Verilen Metin.
Tahran’dan gelişmiş santrifüjle uranyum zenginleştirme konusunda Viyana müzakerelerine baskı

UAEA, İran'ın gelişmiş santrifüjleri çalıştırdıktan sonra Fordo Nükleer Tesisi’ndeki izleme faaliyetlerini artırma anlaşmasına varıldığını doğruladı

İran Dışişleri Bakanlığı tarafından AB Viyana müzakereleri koordinatörü Enrique Mora’nın katılımıyla İran heyetinin Avrupa Troykası temsilcileriyle yaptığı toplantıya ilişkin dün dağıtılan fotoğraf
İran Dışişleri Bakanlığı tarafından AB Viyana müzakereleri koordinatörü Enrique Mora’nın katılımıyla İran heyetinin Avrupa Troykası temsilcileriyle yaptığı toplantıya ilişkin dün dağıtılan fotoğraf
TT

Tahran’dan gelişmiş santrifüjle uranyum zenginleştirme konusunda Viyana müzakerelerine baskı

İran Dışişleri Bakanlığı tarafından AB Viyana müzakereleri koordinatörü Enrique Mora’nın katılımıyla İran heyetinin Avrupa Troykası temsilcileriyle yaptığı toplantıya ilişkin dün dağıtılan fotoğraf
İran Dışişleri Bakanlığı tarafından AB Viyana müzakereleri koordinatörü Enrique Mora’nın katılımıyla İran heyetinin Avrupa Troykası temsilcileriyle yaptığı toplantıya ilişkin dün dağıtılan fotoğraf

İran ile yapılan nükleer anlaşma konulu müzakerelere bir bekleyiş havası hakim. İranlılar somut teklifler sunmadan önce ABD’nin uyguladığı tüm yaptırımları kaldırmayı taahhüt etmesini beklerken, Batılılar İran'dan müzakerelere ciddi şekilde girmesi ve sadece yaptırımlarla ilgili müzakereleri değil, nükleer anlaşmadaki yükümlülüklerle ilgili müzakereleri de kabul etmesini bekliyorlar. Öte yandan nükleer anlaşmadaki yükümlülükler konusunu inceleyen uzmanlar komitesi, bu turda ilk kez dün toplanmış olsa da, dosyada veya önceki gün ilgili uzman komite tarafından tartışılan yaptırımlar dosyasında herhangi bir ilerleme kaydedilemediği görüldü.

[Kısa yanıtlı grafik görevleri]
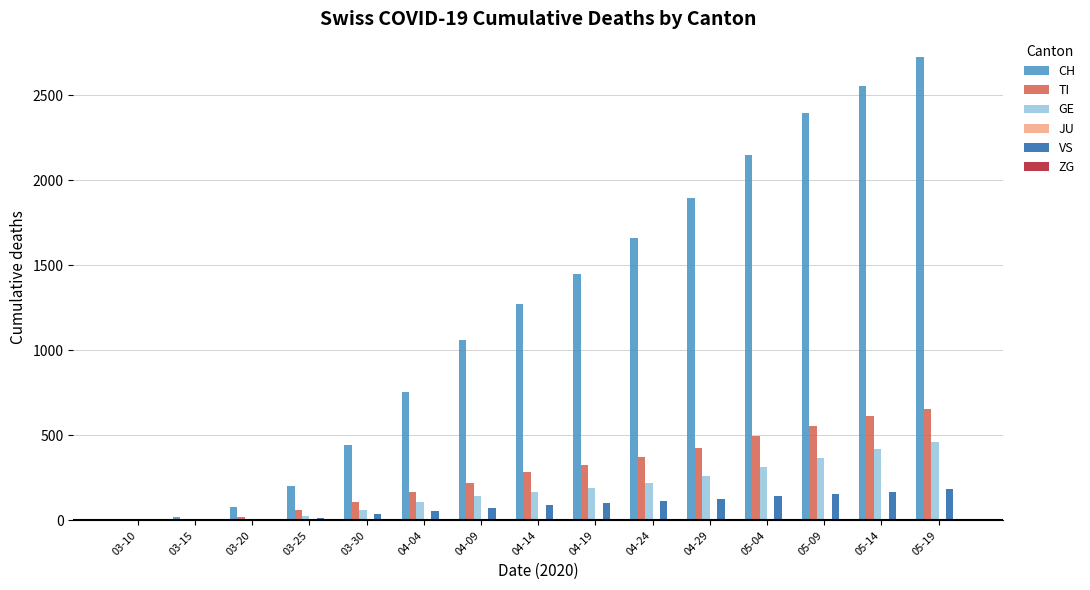

Which series has the largest total across all categories?

CH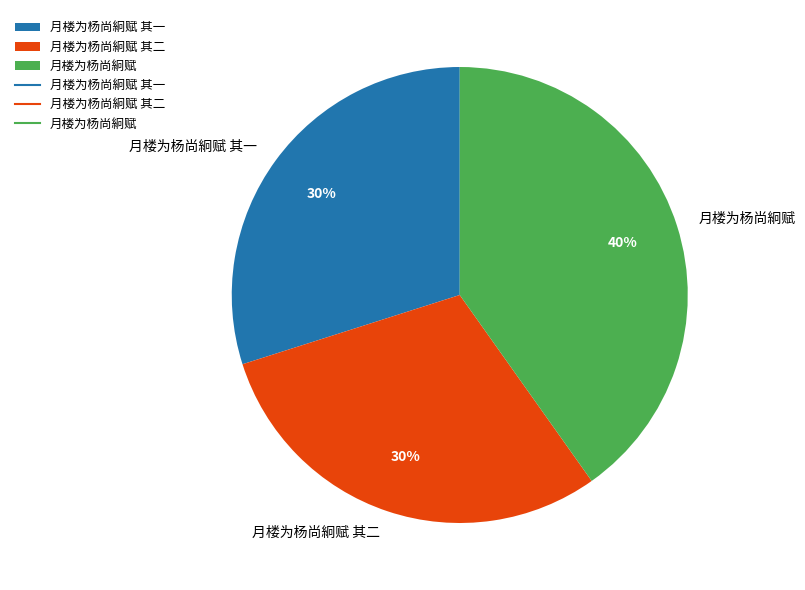

Is it true that 月楼为杨尚絅赋 其一 is 15% of the pie?

False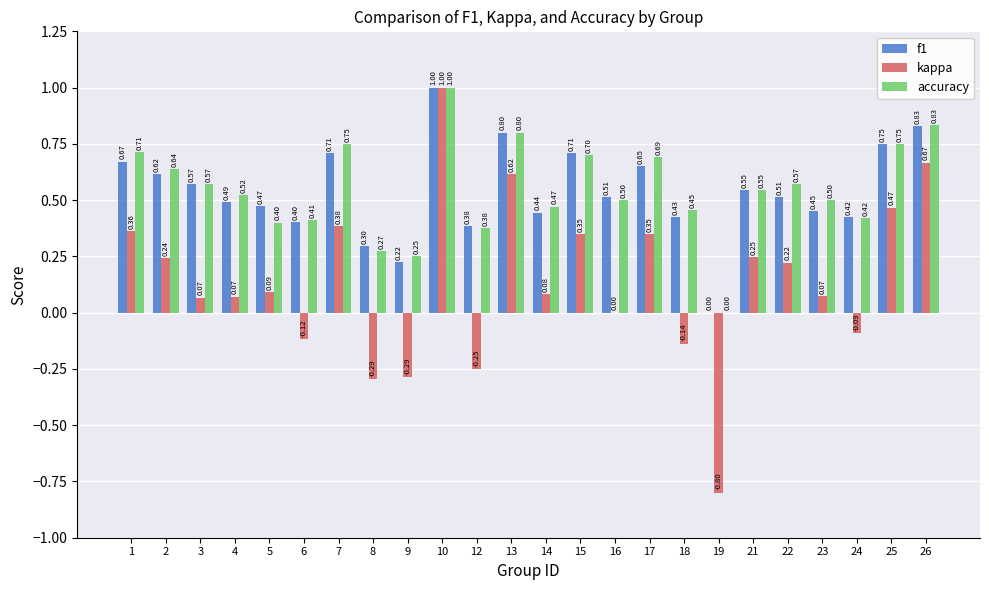

What is the sum of all kappa values?

3.3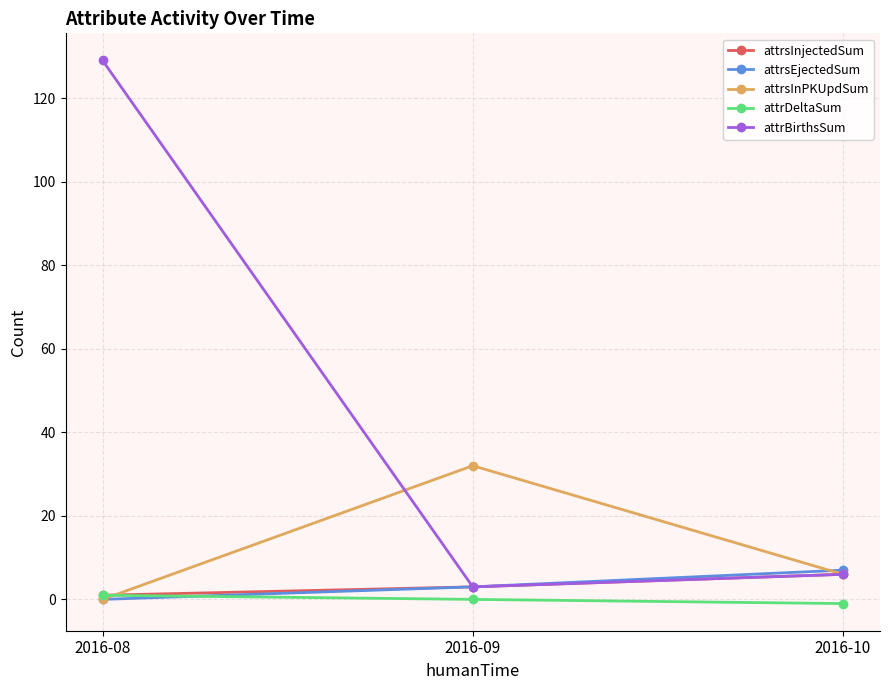

Which series has the largest range (max minus min)?

attrBirthsSum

Görev Talimatları.
**A)** Haberdeki "İran ile yapılan nükleer anlaşma" sözleriyle başlayan paragrafı, temel bilgilerini koruyarak daha kısa biçimde yeniden yazın.
**B)** Haberde "İran ile yapılan" ifadesinden başlayıp aşağıya doğru "ilerleme kaydedilemediği görüldü." ifadesine kadar uzanan her şeyi, tek kelimesini bile değiştirmeden tekrar yazın.

Maddelere Göre Yanıtlar.
**A)** İran nükleer anlaşması müzakerelerinde bekleyiş havası hakim. İranlılar somut teklif sunmadan önce ABD'nin tüm yaptırımları kaldırmayı taahhüt etmesini bekliyor. Batılılar ise İran'ın müzakerelere ciddi şekilde girmesini ve yaptırımların yanı sıra nükleer anlaşmadaki yükümlülüklerin de müzakere edilmesini kabul etmesini istiyor. Yükümlülükler konusundaki uzmanlar komitesi bu turda ilk kez dün toplandı. Ancak ne bu dosyada ne de önceki gün ilgili uzman komitenin tartıştığı yaptırımlar dosyasında ilerleme kaydedilebildi.

**B)**
İran ile yapılan nükleer anlaşma konulu müzakerelere bir bekleyiş havası hakim. İranlılar somut teklifler sunmadan önce ABD’nin uyguladığı tüm yaptırımları kaldırmayı taahhüt etmesini beklerken, Batılılar İran'dan müzakerelere ciddi şekilde girmesi ve sadece yaptırımlarla ilgili müzakereleri değil, nükleer anlaşmadaki yükümlülüklerle ilgili müzakereleri de kabul etmesini bekliyorlar. Öte yandan nükleer anlaşmadaki yükümlülükler konusunu inceleyen uzmanlar komitesi, bu turda ilk kez dün toplanmış olsa da, dosyada veya önceki gün ilgili uzman komite tarafından tartışılan yaptırımlar dosyasında herhangi bir ilerleme kaydedilemediği görüldü.